Milli Eğitim Bakanlığı geçmişte yapılan ve yüksek yargı duvarına çarpan düzenlemelerden vazgeçmeli, eğitim yöneticilerinin belirlenmesinde mülakat gibi doğrudan “torpil” çağrıştıran yöntemler asla kullanılmamalıdır. Eğitim yöneticilerinin belirlenmesi ve değerlendirilmesi sürecinde siyasi referanslar değil, liyakat ilkesi temel alınmalıdır.

Geçtiğimiz iki yıl içinde 4+4+4 nedeniyle yaşanan tahribat, zorunlu-seçmeli din dersleri, aşırı kalabalık sınıflar, öğretmen yetersizliği, fiziki koşullar ve altyapı yetersizlikleri gibi pek çok nedenden dolayı velilerin özel okullara yöneliminde belirgin bir artış söz konusudur. Yeni sistem özel liselere yönelik talebi arttırmakla birlikte, özellikle yoksul emekçi çocuklarını meslek liselerine ve imam hatiplere yönlendirmeyi de hedeflemiştir.

MEB, yıllardır yaptığı değişikliklerle eğitim sistemini yap-boz tahtasına çevirmiş, öğrenci ve velilerin kafasını karıştırmak dışında eğitimde somut ve çözüme dayalı politikalar geliştirememiştir.

Eğitimin hiçbir kademesinde öğrencilere ve ailelerine dayatmada bulunmamalıdır. Hiçbir öğrencinin sınav baskısı altında kalmadan, kendi ilgi ve yetenekleri doğrultusunda, hangi alanda okuyacağına kendisinin karar vereceği bir eğitim sistemi oluşturulmalı, bunun için eğitimde cinsiyetler ve bölgeler arasında yaşanan eşitsizlikler en kısa sürede ortadan kaldırılmalıdır. 

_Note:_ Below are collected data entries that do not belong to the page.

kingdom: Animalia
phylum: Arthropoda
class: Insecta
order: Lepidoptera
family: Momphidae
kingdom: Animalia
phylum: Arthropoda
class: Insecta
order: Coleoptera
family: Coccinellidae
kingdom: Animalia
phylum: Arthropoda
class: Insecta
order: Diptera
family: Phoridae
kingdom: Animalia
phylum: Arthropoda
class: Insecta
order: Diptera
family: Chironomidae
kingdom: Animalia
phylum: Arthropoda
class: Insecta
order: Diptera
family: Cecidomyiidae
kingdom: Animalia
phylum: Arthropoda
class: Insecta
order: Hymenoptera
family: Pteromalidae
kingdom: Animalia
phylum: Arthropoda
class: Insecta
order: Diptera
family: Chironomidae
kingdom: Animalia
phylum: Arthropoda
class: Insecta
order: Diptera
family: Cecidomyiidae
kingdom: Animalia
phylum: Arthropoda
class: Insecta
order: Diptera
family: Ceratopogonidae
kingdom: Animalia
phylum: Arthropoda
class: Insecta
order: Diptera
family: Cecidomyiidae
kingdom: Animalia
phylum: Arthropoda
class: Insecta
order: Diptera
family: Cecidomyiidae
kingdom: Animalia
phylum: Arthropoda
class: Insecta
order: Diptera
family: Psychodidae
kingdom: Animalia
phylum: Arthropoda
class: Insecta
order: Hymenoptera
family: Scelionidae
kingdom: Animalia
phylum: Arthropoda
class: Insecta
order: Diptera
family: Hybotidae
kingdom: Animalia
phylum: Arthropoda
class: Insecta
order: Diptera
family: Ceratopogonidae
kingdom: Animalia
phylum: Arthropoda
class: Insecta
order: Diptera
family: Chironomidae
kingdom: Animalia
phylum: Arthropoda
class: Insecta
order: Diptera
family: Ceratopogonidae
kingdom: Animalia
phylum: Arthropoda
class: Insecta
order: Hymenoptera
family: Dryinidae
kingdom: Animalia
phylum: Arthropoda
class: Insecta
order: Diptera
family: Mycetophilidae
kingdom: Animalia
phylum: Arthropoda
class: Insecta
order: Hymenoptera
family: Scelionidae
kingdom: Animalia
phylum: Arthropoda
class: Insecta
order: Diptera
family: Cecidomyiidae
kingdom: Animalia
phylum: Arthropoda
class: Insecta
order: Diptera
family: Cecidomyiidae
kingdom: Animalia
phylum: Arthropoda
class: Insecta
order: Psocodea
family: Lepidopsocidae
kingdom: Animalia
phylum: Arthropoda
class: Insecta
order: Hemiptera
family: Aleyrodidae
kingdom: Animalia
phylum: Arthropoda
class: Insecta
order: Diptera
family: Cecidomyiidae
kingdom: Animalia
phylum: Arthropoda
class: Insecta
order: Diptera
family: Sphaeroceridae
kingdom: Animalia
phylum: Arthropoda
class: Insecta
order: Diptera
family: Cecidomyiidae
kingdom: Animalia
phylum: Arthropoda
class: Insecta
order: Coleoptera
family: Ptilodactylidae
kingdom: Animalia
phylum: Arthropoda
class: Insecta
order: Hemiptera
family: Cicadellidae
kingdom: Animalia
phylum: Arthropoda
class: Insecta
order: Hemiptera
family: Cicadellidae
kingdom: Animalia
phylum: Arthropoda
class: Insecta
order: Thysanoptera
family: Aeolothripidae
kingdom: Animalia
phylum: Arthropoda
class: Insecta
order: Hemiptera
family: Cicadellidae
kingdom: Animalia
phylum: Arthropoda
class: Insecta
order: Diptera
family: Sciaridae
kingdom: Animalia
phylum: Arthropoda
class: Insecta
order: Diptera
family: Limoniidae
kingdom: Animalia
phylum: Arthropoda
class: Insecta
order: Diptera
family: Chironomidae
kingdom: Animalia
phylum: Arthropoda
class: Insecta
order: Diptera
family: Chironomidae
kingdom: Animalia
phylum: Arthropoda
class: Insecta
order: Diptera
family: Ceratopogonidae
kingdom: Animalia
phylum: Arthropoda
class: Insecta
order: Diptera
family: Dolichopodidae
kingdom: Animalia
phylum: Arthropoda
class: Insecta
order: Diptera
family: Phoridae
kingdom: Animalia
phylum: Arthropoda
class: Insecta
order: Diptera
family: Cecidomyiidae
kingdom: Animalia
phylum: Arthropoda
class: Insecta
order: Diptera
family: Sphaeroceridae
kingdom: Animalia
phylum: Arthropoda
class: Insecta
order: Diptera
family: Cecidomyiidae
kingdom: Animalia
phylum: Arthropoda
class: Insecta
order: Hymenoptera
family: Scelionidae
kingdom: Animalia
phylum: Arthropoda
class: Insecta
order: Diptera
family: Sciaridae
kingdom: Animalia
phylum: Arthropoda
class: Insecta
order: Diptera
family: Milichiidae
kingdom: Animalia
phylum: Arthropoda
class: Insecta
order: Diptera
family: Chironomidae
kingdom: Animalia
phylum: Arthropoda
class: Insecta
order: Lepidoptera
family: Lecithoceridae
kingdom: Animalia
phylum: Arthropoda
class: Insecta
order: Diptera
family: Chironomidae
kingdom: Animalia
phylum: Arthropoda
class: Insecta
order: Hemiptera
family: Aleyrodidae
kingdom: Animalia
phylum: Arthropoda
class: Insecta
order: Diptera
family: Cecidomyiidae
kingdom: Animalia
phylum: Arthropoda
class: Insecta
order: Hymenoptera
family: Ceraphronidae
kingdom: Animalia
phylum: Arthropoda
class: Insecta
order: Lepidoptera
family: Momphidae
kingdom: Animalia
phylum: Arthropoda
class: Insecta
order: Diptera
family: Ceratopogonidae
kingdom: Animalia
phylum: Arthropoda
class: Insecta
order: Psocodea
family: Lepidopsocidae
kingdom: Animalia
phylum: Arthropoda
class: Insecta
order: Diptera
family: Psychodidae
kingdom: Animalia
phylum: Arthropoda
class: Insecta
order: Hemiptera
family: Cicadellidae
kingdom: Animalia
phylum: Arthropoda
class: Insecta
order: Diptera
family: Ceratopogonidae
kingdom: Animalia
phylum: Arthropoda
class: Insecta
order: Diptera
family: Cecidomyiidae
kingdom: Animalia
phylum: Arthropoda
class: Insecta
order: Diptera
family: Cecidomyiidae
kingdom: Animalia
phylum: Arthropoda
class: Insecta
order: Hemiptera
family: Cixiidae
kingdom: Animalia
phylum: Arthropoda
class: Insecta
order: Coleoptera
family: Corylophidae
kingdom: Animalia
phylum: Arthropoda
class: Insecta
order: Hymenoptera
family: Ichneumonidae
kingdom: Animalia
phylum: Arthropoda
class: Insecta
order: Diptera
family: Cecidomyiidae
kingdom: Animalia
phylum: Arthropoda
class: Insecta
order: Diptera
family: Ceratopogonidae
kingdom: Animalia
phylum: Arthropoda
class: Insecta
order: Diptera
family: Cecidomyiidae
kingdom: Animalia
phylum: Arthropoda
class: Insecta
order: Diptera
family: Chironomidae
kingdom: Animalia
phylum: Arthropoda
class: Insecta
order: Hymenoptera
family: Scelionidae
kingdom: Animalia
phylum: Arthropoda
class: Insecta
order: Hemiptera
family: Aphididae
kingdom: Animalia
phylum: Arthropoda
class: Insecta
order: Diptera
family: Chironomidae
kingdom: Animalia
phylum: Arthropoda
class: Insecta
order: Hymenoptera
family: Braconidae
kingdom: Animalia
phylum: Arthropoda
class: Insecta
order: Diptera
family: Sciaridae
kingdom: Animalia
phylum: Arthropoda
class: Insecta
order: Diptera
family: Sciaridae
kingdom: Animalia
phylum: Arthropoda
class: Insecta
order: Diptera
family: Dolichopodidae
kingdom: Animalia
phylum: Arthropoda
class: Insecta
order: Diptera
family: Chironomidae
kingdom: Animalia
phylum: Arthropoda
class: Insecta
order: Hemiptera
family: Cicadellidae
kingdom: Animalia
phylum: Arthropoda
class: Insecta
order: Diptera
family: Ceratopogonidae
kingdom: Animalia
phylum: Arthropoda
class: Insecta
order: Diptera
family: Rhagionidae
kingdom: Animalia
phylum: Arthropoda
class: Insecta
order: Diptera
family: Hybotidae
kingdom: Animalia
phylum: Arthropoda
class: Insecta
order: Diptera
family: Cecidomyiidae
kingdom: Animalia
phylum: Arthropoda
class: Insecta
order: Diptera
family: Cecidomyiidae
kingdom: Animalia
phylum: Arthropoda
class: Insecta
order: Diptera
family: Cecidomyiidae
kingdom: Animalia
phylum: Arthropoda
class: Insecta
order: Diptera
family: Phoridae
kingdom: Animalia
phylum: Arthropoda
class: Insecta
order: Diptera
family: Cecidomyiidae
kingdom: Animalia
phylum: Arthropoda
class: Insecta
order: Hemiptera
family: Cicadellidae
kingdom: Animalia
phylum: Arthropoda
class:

Toplumda sürekli yeni kamplaşmalar ve kutuplaştırmalar yaratarak egemenliklerini sürdürmek isteyenler, benzer bir bölünmeyi öğrenciler arasında oluşturmaya çalışmış, bu durum okullarda şiddetin artmasından başka bir sonuç vermemiştir.

Milli Eğitim Bakanlığı eğitimdeki kaosun ve mevcut karanlık tablonun öncelikli sorumlusudur. AKP iktidarı 4+4+4 düzenlemesi ile eğitim sistemini kendi siyasal çizgisinde biçimlendirmek isterken Milli Eğitim Bakanlığı 4+4+4 dayatması ile bütün eleştirilere kulaklarını tıkayarak eğitim biliminin en temel ilkelerini ayaklar altına almıştır.

Eğitim Sen olarak, Milli Eğitim Bakanlığı’na çağrımız tüm toplumun ve öğrencilerin geleceğini doğrudan olumsuz etkileyecek politika ve uygulamalara derhal son verilmesidir. Bunun için öncelikle hiçbir öğrencinin not ya da sınav baskısı altında kalmadan, kendi ilgi ve yetenekleri doğrultusunda, hangi alanda okuyacağına kendisinin karar vereceği bir eğitim sistemi oluşturulması gerektiğini düşünüyoruz. Eğitimin hiçbir kademesinde öğrencilere ve ailelerine dayatmada bulunmamalıdır.

Okulöncesi eğitimden başlayarak eğitim yatırımlarına, ders kitaplarının hazırlanmasından eğitim yöneticilerinin belirlenmesine; sınıf mevcutlarından eğitimin laik, bilimsel, demokratik ve kamusal yönünün geliştirilmesine özen gösterilmelidir.

Eğitim alanında yaşanan bunca olumsuzluğa rağmen döktükleri alınteri ve çabaları ile gerçekten dinlenmeyi hak eden eğitim emekçilerine ve öğrencilerimize gönüllerince bir tatil yaşamalarını dilerim.